My training as a psychologist in the early 1990s, coincided with a time when psychology as a profession was beginning to interest itself in trying to understand and work with madness, an area which was usually associated with the more medical, drug-prescribing profession of psychiatry. For the past 10 years I have been working as a psychologist covering a broad range of mental-health problems. I know that to really help someone who is deeply suffering or confused, we need to be very creative and offer a wide range of resources.
In Bradford we have self-help groups where people are encouraged to help others as well as themselves. We also create spaces where for example art, spirituality and physical relaxation can be explored in a number of different ways. We have Tai Chi classes, dance classes and African art classes, as well as political and cultural discussion groups. If people hear troubling voices, I want to understand these beings that haunt them. I will sometimes communicate directly with the voices and try to facilitate a peace process between the voices and the person hearing them.
I must be living proof that people can resist so-called command hallucinations, because initially many voices feel threatened by me and tell the voice hearer to attack me. I am still unscathed, which is a strong testimony to the fact that people who hear voices can learn to resist the most bullying and aggressive of them. So instead of encouraging people to suppress their experiences, which I think generally makes them worse, I try to assist people to face their demons in their own time.

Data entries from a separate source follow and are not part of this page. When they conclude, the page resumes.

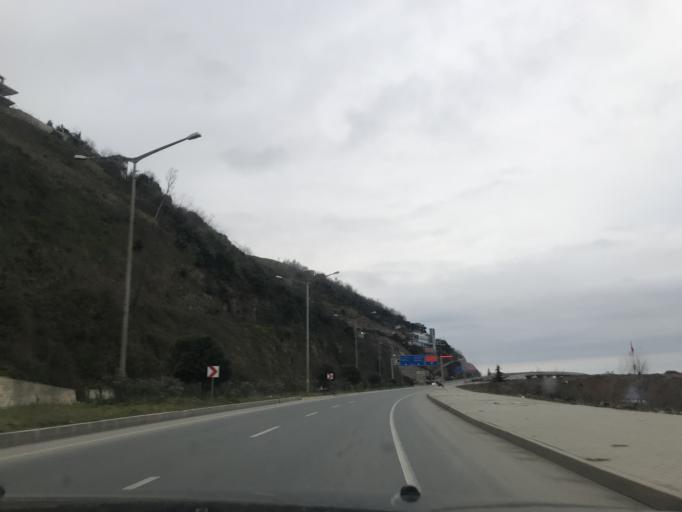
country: TR
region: Trabzon
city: Derecik
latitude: 40.9987
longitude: 39.6408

Is society any madder than 20 years ago when I was in hospital? It seems to me that some things are getting worse and some things are getting better. People are getting bolder in talking about their experiences of distress and madness. This is refreshing; the status quo, in which well-meaning professionals and charity heads are the only experts, is starting to be challenged. Britain is a leading light in this consciousness raising, where people are coming out more and more about their experiences of emotional distress. Consequently, a broader range of ideas and approaches to what helps us heal troubled minds is being listened to.
At the same time, the might of the pharmaceutical industry is stronger than ever before; drug companies are ruthlessly promoting the simplistic and misleading “chemical imbalance” theory of mental distress, while marketing our discontent as diagnosable medical illnesses. In the US, they have been very successful, with roughly 10 per cent of women taking anti-depressants and an astonishing 10 per cent of children being treated for ADHD with the amphetamine derivative Ritalin. Each year in this country, prescription rates rise for psychiatric medication.
While I am not against all use of mind-altering drugs, this trend is worrying. I think that when drugs appear to work, the main effect is that of masking a patient’s problems, but as soon as you remove them the problems bounce back, often with a little more oomph due to the fact they have been artificially suppressed. You also need more and more of the drug to achieve the same effect, because our brains build up a resistance to all mood-altering substances. We are then likely to experience the more negative effects of the medication and develop a dependence.
So drugs are limited in their usefulness and are perhaps best used as a last resort and for short periods of time. This is not going to be popular in the board rooms of Big Pharma, the Big Brother of mental health. But if we are going to make progress in our quest for healthier communities, we are going to have to limit the pharmaceutical industry’s influence on how we understand our minds and approach the recovery process.